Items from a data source
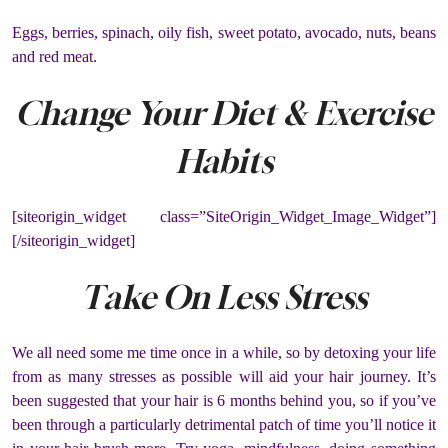
Eggs, berries, spinach, oily fish, sweet potato, avocado, nuts, beans
and red meat.
Change Your Diet & Exercise
Habits
[siteorigin_widget class=”SiteOrigin_Widget_Image_Widget”]
[/siteorigin_widget]
Take On Less Stress
We all need some me time once in a while, so by detoxing your life
from as many stresses as possible will aid your hair journey. It’s
been suggested that your hair is 6 months behind you, so if you’ve
been through a particularly detrimental patch of time you’ll notice it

What is needed. Beginning at the line where "[/siteorigin_widget]" appears, extract each line through the end of the data above; keep them exact and include nothing else.

Output for this exercise.
[/siteorigin_widget]
Take On Less Stress
We all need some me time once in a while, so by detoxing your life
from as many stresses as possible will aid your hair journey. It’s
been suggested that your hair is 6 months behind you, so if you’ve
been through a particularly detrimental patch of time you’ll notice it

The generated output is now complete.